Proteste di Kobane, si apre il processo (politico) all’Hdp

Turchia. Ieri prima udienza per i fatti del 2014: 29 capi d’accusa e 108 imputati. Benifei (Pd): «Era giusto essere presenti. Il giudice ha reso palesi i suoi preconcetti: ha già deciso per la condanna» Selahattin Demirtas e Figen Yuksekdag sono gli ex co-presidenti del Partito democratico del Popoli (Hdp) e sono in carcere dal novembre 2016. Cihan Erdal è uno studente alla Carleton University in Canada ed è in carcere dal settembre scorso.

In comune hanno l’accusa che pende sulle loro teste e su quelle di altri 106 membri e sostenitori dell’Hdp: aver incitato nel 2014 le cosiddette proteste di Kobane, esplose nel sud-est turco a maggioranza curda contro l’invasione da parte dell’Isis della città curdo-siriana e il sostegno peloso del governo di Ankara al progetto islamista. Ieri si è aperto il processo di massa.

DA ANNI, SU PRESSIONE di esponenti dell’esecutivo, procure amiche utilizzano quegli eventi per incarcerare migliaia di persone. Lo fanno tuttora e il caso di Erdal ne è l’esempio: 32 anni, dottorando in Canada e attivista per i diritti umani, è stato arrestato per «incitamento alla violenza». Aveva rilanciato un post di Demirtas su Facebook.

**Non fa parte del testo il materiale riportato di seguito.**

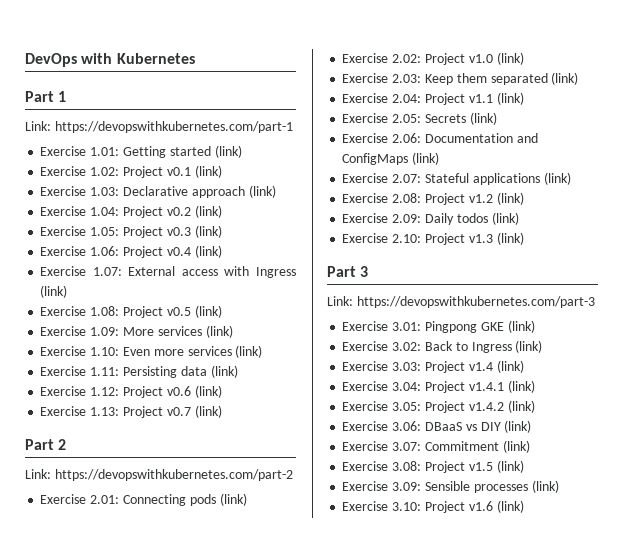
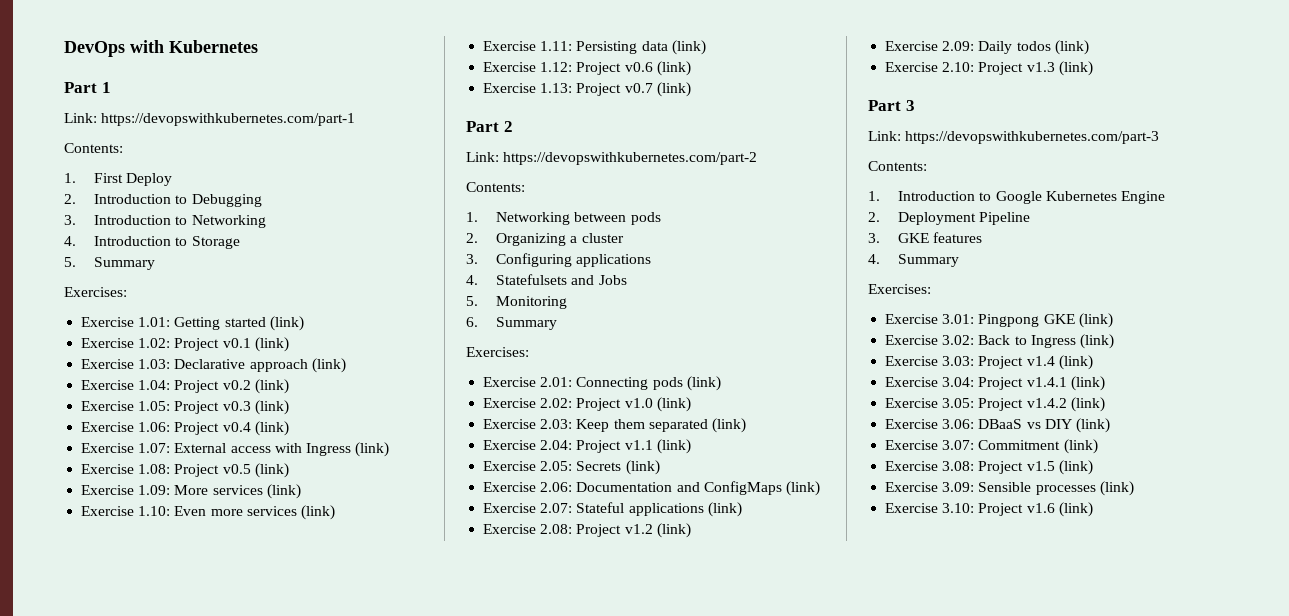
(293, 127) none -> [64,143,123,153] [64,173,173,186] [64,194,262,207] [64,215,266,228] [64,236,240,249] [64,257,156,270] [64,287,127,297] // Contents: // 1. First Deploy // 2. Introduction to Debugging // 3. Introduction to Networking // 4. Introduction to Storage // 5. Summary // Exercises:
(293, 475) none -> [466,182,525,192] [466,212,661,225] [466,233,624,246] [466,253,652,267] [466,274,627,285] [466,296,568,309] [466,317,558,330] [466,347,529,357] // Contents: // 1. Networking between pods // 2. Organizing a cluster // 3. Configuring applications // 4. Statefulsets and Jobs // 5. Monitoring // 6. Summary // Exercises:
(595, 302) none -> [868,161,927,171] [868,191,1166,204] [868,212,1031,225] [868,232,983,243] [868,254,960,267] [868,284,931,294] // Contents: // 1. Introduction to Google Kubernetes Engine // 2. Deployment Pipeline // 3. GKE features // 4. Summary // Exercises:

A gennaio è stato incriminato per aver incoraggiato le proteste di Kobane. Per lui si è mosso ieri anche il gruppo di lavoro dell’Onu sulle detenzioni arbitrarie. Il Palazzo di Vetro non è solo: l’attenzione internazionale intorno al processo è altissima, in aula erano presenti osservatori stranieri ed europarlamentari.

LA VICENDA È NOTA: tra ottobre e novembre del 2014, dopo l’occupazione islamista di Kobane migliaia di persone, per lo più curdi, scesero in piazza nel sud est della Turchia contro l’apatia del governo a difesa del cantone siriano, a cui fece da contraltare la solerzia nell’impedire che gli attivisti curdo-turchi portassero aiuti alla città sotto assedio.

Il confine venne sbarrato, mentre la gendarmeria apriva il fuoco: morirono – i numeri restano incerti – tra i 46 e i 53 manifestanti. L’inchiesta, aperta nel 2019, è stata battezzata «Operazione Pkk/Kck» (il Partito curdo dei Lavoratori e l’Unione delle Comunità del Kurdistan, la federazione-ombrello di cui fanno parte i vari movimenti curdi di Turchia, Siria, Iraq e Iran che si ispirano alla teorizzazione di Abdullah Ocalan) nell’idea che sia stato il Pkk a ispirare la protesta e a trarne vantaggio.

VEDE ALLA SBARRA ex deputati, ex e attuali membri del comitato esecutivo dell’Hdp, sindaci. E attivisti come Erdal. Tutti accusati di 29 crimini diversi, tra cui omicidio, attentato all’unità dello Stato, danneggiamento di 197 scuole e 296 edifici pubblici e saccheggio di 1.731 abitazioni, reati per cui rischiano l’ergastolo.

Ieri il procedimento si è aperto in un’atmosfera avvelenata: «Il processo oggi è iniziato mostrando da subito la sua natura politica – ci racconta al telefono da Ankara, dove ha seguito l’udienza, l’europarlamentare del Pd Brando Benifei – Non ci è stato permesso di filmare ma avevamo più di un interprete. Il giudice ha battibeccato con Demirtas, dicendogli di non aver paura di lui».

«Queste sono frasi rivelatorie – prosegue Benifei – dell’atteggiamento di preconcetto del giudice che sembra avere già chiaro di voler andare verso una condanna. Un’impressione che abbiamo avuto noi e gli avvocati. La scelta è stata quella di chiedere la ricusazione del giudice che non ha seguito la procedura corretta: ha proseguito. Gli avvocati sono andati via e hanno disertato l’udienza».

ANCHE L’HDP, accusato di essere l’incitatore delle violenze con obiettivi terroristici, parla di «processo politico», tassello di una più vasta campagna per sradicarlo dal parlamento e dalle strade: arresti, commissariamenti di centinaia di comuni, denunce per metterlo al bando.

«È chiaro – conclude Benifei – che sotto processo c’è la possibilità dell’Hdp di fare politica ed è condannata la solidarietà nei confronti dei curdi che si sono battuti contro l’Isis a Kobane. Per questo era giusto essere presenti, anche per rispondere a una chiamata di vicinanza che ci è stata lanciata dall’Hdp. Penso che sia nostro dovere come parlamentari europei non abbandonare i curdi che vivono questa situazione di forte contrasto al proprio diritto di esistere».